# [PASSAGE FOURNI]
----
Titre original : "Etty. De nagelaten geschriften van Etty Hillesum, 1941-1943"
Auteure : ETTY HILLESUM
Traducteur : Philippe NOBLE avec la collaboration d'Isabelle ROSSELIN
Editions : Opus seuil- 2008-1065 pages
Deux années seulement et tant de choses vécues et écrites.
Deux années seulement, pour transformer une jeune-femme "vive, intelligente, sensuelle et passionnée" en un témoin agissant de la condition humaine dans ce qu'elle peut avoir de plus extrême.
Deux années seulement, pour incarner une forme de résistance "que nul oppresseur est de taille à écraser".
----
# [DONNÉES FOURNIES]
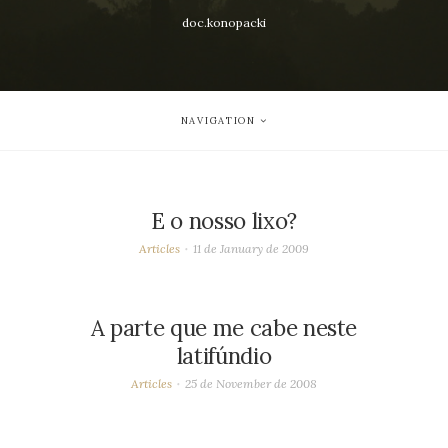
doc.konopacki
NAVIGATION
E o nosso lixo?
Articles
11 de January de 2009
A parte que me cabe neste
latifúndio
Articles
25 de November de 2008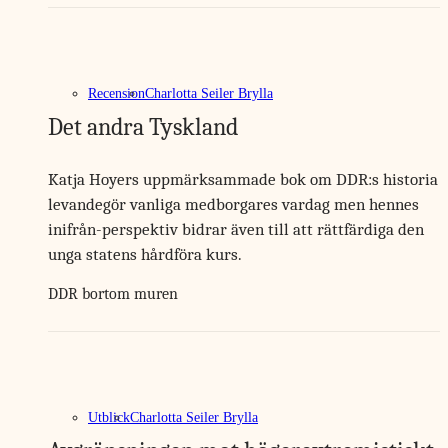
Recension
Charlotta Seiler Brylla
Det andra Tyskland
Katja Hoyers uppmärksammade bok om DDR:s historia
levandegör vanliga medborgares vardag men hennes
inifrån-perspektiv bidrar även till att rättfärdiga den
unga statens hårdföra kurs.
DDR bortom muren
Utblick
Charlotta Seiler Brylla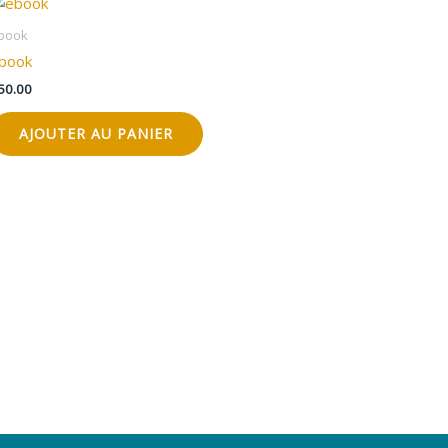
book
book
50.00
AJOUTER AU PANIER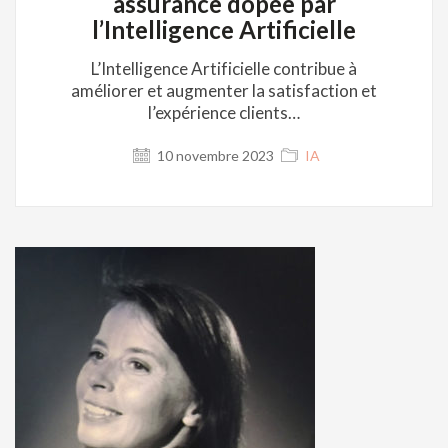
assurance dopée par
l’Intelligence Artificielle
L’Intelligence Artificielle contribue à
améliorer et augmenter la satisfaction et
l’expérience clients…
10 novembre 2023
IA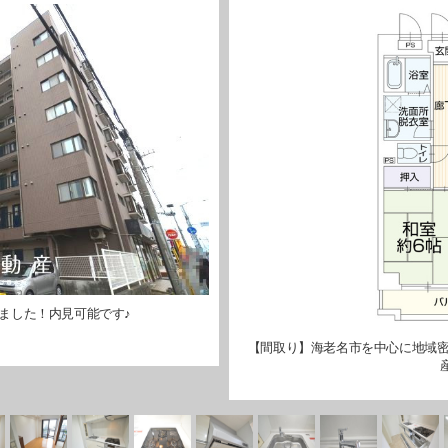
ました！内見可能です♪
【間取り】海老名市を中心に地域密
----
# [VOS TÂCHES]
- a) Traduisez en anglais cette phrase du texte sur Etty Hillesum : « Deux années seulement et tant de choses vécues et écrites. »
- b) Poursuivez le texte sur Etty Hillesum à partir de sa dernière phrase.

# [RÉPONSES PAR TÂCHE]
- a) Only two years, and so much lived and written.

- b)
Deux années seulement, pour remplir les onze cahiers qui constituent son journal et écrire des dizaines de lettres, puis monter dans le train, le 7 septembre 1943, qui la conduira, yeux grands ouverts, du camp de Westerbork, jusqu'à celui d'Auschwitz où elle mourra le 10 septembre 1943, avec presque toute sa famille, comme" des millions d'autres innocents".
C'est à ces voyages que ce journal et ces lettres nous invitent.
Elle a entamé le premier le 8 mars 1941 pour suivre les conseils d'un "curieux thérapeute" qu'elle vient de rencontrer . Elle a vingt-sept ans, vit à Amsterdam dans un "petit cercle intellectuel et bohème" et semble "promise à toutes les réussites et tous les bonheurs", malgré qu'elle soit juive et qu'elle souffre de manière répétée de dépressions brèves mais intenses.
Elle sait probablement qu'elle s'engage dans une aventure, mais ignore, sans doute, à quel point celle-ci sera intense : "intellectuelle, amoureuse et spirituelle".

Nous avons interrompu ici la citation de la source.